Problem description: Pull out each line of the data below that contains the string "percentages". Matching is case-sensitive.

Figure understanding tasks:
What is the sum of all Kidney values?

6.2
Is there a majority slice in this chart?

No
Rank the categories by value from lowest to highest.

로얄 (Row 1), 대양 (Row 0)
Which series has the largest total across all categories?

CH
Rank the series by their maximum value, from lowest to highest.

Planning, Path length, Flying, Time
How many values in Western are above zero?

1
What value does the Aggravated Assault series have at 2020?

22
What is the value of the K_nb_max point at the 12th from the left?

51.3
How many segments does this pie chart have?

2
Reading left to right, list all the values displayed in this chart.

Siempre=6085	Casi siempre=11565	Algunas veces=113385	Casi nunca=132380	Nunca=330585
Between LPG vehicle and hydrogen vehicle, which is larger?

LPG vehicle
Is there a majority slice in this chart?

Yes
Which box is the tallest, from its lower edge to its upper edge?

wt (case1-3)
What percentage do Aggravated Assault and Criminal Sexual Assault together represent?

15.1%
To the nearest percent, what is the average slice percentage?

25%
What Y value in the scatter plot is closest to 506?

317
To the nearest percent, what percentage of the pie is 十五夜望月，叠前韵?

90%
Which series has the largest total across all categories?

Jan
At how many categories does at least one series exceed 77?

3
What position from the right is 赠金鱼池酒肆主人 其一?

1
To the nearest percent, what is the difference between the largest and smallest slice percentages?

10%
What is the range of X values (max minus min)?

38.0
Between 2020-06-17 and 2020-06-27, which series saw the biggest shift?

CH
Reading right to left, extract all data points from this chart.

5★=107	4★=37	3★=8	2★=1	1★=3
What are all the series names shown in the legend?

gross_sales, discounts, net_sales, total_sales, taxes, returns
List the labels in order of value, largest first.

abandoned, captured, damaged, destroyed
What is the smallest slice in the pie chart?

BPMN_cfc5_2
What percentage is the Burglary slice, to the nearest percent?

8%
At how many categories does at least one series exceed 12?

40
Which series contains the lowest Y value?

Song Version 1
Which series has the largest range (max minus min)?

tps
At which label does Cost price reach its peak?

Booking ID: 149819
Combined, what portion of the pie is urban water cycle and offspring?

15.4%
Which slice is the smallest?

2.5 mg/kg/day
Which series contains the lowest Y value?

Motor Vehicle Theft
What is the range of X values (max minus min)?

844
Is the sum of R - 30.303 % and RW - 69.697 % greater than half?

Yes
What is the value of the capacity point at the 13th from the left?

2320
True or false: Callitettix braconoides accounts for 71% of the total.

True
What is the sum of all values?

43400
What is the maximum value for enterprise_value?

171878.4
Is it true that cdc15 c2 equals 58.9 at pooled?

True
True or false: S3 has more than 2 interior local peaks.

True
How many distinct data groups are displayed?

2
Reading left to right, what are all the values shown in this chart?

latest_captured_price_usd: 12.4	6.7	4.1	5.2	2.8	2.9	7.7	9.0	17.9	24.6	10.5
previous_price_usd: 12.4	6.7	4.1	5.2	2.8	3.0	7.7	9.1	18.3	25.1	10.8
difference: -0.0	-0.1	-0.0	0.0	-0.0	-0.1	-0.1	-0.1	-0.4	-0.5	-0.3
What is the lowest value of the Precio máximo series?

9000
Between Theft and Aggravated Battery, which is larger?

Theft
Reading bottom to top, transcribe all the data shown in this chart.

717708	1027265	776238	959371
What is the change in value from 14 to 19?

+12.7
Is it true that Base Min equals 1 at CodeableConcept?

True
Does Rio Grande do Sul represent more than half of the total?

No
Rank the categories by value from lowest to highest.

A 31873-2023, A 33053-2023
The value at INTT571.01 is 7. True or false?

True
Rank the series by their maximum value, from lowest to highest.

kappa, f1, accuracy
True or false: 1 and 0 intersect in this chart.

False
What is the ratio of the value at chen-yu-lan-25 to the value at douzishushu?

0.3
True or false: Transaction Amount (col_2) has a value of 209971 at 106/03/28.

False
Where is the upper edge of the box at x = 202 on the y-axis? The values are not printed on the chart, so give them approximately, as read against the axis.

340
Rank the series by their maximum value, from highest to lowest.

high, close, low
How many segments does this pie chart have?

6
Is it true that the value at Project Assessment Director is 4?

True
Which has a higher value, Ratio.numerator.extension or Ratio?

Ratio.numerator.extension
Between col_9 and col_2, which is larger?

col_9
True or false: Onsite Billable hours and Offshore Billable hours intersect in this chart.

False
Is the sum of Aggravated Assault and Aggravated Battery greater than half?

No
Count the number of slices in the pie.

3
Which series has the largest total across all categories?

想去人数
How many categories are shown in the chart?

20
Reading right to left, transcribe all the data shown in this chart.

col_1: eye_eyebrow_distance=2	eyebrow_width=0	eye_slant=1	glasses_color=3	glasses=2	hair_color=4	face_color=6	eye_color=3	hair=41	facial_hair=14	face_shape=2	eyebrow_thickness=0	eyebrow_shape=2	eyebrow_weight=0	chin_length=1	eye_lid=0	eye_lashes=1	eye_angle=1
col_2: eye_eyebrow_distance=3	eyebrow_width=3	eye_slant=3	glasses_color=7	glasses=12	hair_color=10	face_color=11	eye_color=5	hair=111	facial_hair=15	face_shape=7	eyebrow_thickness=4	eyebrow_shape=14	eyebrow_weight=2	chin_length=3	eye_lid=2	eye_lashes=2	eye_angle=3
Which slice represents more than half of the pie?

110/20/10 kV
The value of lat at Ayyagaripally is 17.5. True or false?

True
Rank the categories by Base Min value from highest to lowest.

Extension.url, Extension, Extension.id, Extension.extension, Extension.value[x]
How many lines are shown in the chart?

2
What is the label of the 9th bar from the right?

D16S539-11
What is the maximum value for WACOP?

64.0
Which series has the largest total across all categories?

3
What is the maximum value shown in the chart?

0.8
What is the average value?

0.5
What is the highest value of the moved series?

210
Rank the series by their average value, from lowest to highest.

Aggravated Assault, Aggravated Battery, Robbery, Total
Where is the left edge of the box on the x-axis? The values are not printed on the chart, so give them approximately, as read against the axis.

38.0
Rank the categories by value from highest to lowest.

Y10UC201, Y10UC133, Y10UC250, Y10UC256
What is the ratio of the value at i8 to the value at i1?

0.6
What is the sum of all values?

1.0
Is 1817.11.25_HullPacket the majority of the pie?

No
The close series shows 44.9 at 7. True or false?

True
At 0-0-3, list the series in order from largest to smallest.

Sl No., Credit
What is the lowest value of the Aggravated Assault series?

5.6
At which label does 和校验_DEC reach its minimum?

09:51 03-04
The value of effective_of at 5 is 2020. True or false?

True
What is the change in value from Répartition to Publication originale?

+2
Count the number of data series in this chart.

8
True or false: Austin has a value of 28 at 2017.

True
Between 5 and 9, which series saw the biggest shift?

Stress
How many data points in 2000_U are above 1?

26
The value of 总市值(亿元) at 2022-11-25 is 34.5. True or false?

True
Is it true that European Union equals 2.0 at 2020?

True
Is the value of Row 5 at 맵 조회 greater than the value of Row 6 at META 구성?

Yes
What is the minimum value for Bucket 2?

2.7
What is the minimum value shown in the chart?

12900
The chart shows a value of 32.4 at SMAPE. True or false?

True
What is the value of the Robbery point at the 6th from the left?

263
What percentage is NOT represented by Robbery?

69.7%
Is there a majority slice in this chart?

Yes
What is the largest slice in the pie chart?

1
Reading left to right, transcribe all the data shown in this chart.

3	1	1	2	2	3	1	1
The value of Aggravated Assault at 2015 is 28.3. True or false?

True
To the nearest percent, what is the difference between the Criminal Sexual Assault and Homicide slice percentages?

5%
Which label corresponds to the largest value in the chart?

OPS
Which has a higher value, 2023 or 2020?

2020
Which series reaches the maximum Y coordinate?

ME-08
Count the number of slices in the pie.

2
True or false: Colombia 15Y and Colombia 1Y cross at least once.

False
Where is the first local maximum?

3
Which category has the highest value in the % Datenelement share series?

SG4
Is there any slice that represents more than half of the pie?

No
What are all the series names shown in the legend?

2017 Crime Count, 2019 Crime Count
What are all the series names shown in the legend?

Written answer:
To the nearest percent, what is the difference between the largest and smallest slice percentages?
To the nearest percent, what is the difference between the Criminal Sexual Assault and Homicide slice percentages?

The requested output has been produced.